Team Dynamics and Collaboration – Moving Beyond Polite Cooperation

On the surface, many teams appear collaborative. Meetings run without drama, decisions get made, and everyone seems to get along. But scratch beneath the surface and you’ll often find something else entirely: conversations that stay safe, avoided truths, and progress that limps forward rather than leaps ahead. 

That’s not collaboration – that’s polite cooperation. 

Research by Amy Edmondson reminds us that collaboration only flourishes when people feel safe to raise concerns, challenge assumptions, and disagree productively (Edmondson, 1999). Without that, harmony masks avoidance. 

I once observed a team of brilliant technical experts. They nodded politely through meetings, avoided any signs of conflict, and left without genuine alignment. The result? Duplicated work, stalled timelines, and growing frustration. When we unpacked it, they admitted they had been prioritising harmony over honesty. 
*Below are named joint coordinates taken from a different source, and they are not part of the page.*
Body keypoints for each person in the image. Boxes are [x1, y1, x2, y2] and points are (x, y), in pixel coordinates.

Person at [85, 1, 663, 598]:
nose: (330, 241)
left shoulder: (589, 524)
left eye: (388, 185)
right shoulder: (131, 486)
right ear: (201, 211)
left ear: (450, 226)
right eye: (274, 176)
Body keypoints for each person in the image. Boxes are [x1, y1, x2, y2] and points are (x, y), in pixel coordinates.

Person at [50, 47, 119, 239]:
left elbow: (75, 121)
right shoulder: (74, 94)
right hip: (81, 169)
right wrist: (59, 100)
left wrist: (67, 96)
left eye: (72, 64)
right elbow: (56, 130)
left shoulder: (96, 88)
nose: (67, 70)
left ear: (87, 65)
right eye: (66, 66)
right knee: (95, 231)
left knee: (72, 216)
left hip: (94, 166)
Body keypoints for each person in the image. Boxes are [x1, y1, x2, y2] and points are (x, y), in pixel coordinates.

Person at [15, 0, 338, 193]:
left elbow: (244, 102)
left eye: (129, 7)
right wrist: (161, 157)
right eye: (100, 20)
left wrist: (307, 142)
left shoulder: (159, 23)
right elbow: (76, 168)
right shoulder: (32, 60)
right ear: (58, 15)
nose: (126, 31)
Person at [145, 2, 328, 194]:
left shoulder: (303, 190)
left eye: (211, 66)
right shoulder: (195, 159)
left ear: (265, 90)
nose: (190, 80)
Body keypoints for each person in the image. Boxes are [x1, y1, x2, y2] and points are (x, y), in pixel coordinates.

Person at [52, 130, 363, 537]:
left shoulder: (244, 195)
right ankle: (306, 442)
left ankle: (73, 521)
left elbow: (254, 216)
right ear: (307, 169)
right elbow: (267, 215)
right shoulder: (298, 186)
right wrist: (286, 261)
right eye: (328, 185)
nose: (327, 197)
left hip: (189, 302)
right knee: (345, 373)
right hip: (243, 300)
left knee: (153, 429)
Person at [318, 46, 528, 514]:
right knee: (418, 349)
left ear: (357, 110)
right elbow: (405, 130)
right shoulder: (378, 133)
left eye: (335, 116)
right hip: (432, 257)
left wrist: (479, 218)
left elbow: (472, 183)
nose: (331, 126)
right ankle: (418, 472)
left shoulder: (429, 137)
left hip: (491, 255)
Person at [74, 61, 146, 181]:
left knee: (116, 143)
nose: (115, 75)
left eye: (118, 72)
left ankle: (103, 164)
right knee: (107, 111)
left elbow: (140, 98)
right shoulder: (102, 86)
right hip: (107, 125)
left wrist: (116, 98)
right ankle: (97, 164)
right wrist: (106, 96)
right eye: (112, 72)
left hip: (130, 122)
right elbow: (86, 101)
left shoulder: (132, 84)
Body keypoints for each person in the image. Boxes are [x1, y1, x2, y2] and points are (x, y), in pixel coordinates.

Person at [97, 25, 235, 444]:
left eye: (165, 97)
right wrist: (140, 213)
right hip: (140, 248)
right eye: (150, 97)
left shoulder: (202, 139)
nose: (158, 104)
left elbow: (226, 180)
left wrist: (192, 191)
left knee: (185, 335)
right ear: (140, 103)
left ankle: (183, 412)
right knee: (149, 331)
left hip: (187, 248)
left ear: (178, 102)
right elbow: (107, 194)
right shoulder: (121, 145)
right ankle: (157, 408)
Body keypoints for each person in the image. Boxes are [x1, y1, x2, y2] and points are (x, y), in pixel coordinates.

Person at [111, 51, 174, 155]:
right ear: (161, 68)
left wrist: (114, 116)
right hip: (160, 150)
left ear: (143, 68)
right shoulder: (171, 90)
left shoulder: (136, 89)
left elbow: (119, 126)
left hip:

It was only when they leaned into the discomfort – actively listening, surfacing differences, and sharing ownership – that real collaboration emerged. This aligns with Tuckman’s model, which highlights that constructive conflict (“storming”) is necessary before teams can mature into genuine performing (Tuckman, 1965). 

  

Why you need to focus on team dynamics 

Polite cooperation might feel easier in the short term, but it wastes talent and keeps teams in the shallow end. Without deliberate collaboration, silos form and innovation dries up. In contrast, when leaders create the conditions for honesty and shared accountability, teams unlock stronger solutions, faster alignment, and deeper engagement. 

  

What leaders can do 

  • Model candour: Show that honest conversations – even uncomfortable ones – are safe and valued. 
  • Reward collaboration, not just results: Acknowledge when people challenge constructively or co-create, not only when they hit targets. 
  • Create clarity ownership: Reduce ambiguity so tension is directed toward the work, not interpersonal guessing games. 

  

What teams can do 

  • Lean into tension: View disagreement as a pathway to progress, not a threat. 
  • Listen to understand: Pause judgment and genuinely seek others’ perspectives. 
  • Make collaboration visible: Share how decisions were shaped together, so alignment is consistently transparent. 

  

True collaboration feels different – not always easy, often uncomfortable, but ultimately more honest and the pathway to meaningful progress and real productivity. 

 


Sources: 

- Edmondson, A. (1999). Psychological Safety and Learning Behavior in Work Teams. Administrative Science Quarterly, 44(2), 350–383. 

- Tuckman, B.W. (1965). Developmental Sequence in Small Groups. Psychological Bulletin, 63(6), 384–399.